**YOUR TASK**
Take the entries below and print, exactly, the stretch from the line containing "Tool User Manual" through the line containing "<https://github.com/ellinium/plaque_size_tool>.", both included.

**RECORD SET**
========================================

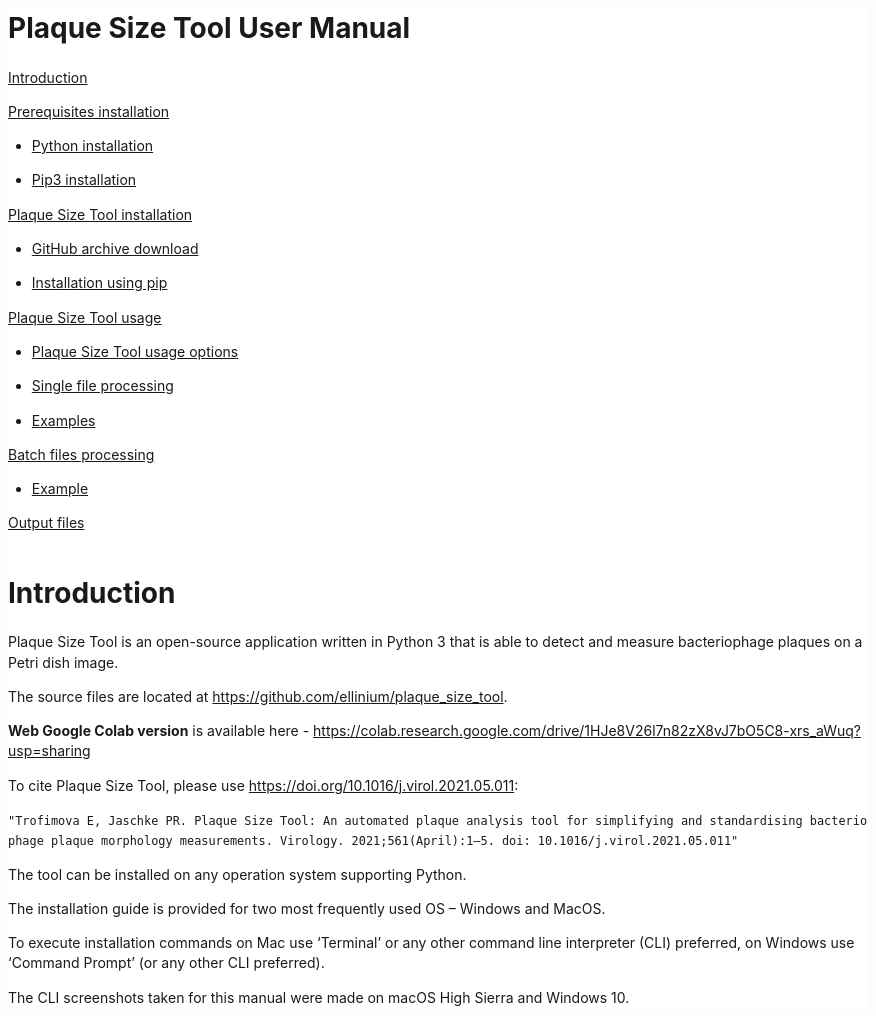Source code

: # Plaque Size Tool User Manual

[Introduction](#Introduction)

[Prerequisites installation](#prerequisites-installation)

- [Python installation](#python-installation)

- [Pip3 installation](#pip3-installation)

[Plaque Size Tool installation](#plaque-size-tool-installation)

- [GitHub archive download](#github-archive-download)

- [Installation using pip](#installation-using-pip)

[Plaque Size Tool usage](#plaque-size-tool-usage)

- [Plaque Size Tool usage options](#plaque-size-tool-usage-options)

- [Single file processing](#single-file-processing)

- [Examples](#examples)

[Batch files processing](#batch-files-processing)

- [Example](#example)

[Output files](#output-files)

# Introduction

Plaque Size Tool is an open-source application written in Python 3 that
is able to detect and measure bacteriophage plaques on a Petri dish
image.

The source files are located at
<https://github.com/ellinium/plaque_size_tool>.

**Web Google Colab version** is available here - https://colab.research.google.com/drive/1HJe8V26l7n82zX8vJ7bO5C8-xrs_aWuq?usp=sharing

To cite Plaque Size Tool, please use https://doi.org/10.1016/j.virol.2021.05.011: 
```
"Trofimova E, Jaschke PR. Plaque Size Tool: An automated plaque analysis tool for simplifying and standardising bacteriophage plaque morphology measurements. Virology. 2021;561(April):1–5. doi: 10.1016/j.virol.2021.05.011"
```

The tool can be installed on any operation system supporting Python.

The installation guide is provided for two most frequently used OS –
Windows and MacOS.

To execute installation commands on Mac use ‘Terminal’ or any other
command line interpreter (CLI) preferred, on Windows use ‘Command
Prompt’ (or any other CLI preferred).

The CLI screenshots taken for this manual were made on macOS High Sierra
and Windows 10.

========================================

**SOLVED EXERCISE**
: # Plaque Size Tool User Manual

[Introduction](#Introduction)

[Prerequisites installation](#prerequisites-installation)

- [Python installation](#python-installation)

- [Pip3 installation](#pip3-installation)

[Plaque Size Tool installation](#plaque-size-tool-installation)

- [GitHub archive download](#github-archive-download)

- [Installation using pip](#installation-using-pip)

[Plaque Size Tool usage](#plaque-size-tool-usage)

- [Plaque Size Tool usage options](#plaque-size-tool-usage-options)

- [Single file processing](#single-file-processing)

- [Examples](#examples)

[Batch files processing](#batch-files-processing)

- [Example](#example)

[Output files](#output-files)

# Introduction

Plaque Size Tool is an open-source application written in Python 3 that
is able to detect and measure bacteriophage plaques on a Petri dish
image.

The source files are located at
<https://github.com/ellinium/plaque_size_tool>.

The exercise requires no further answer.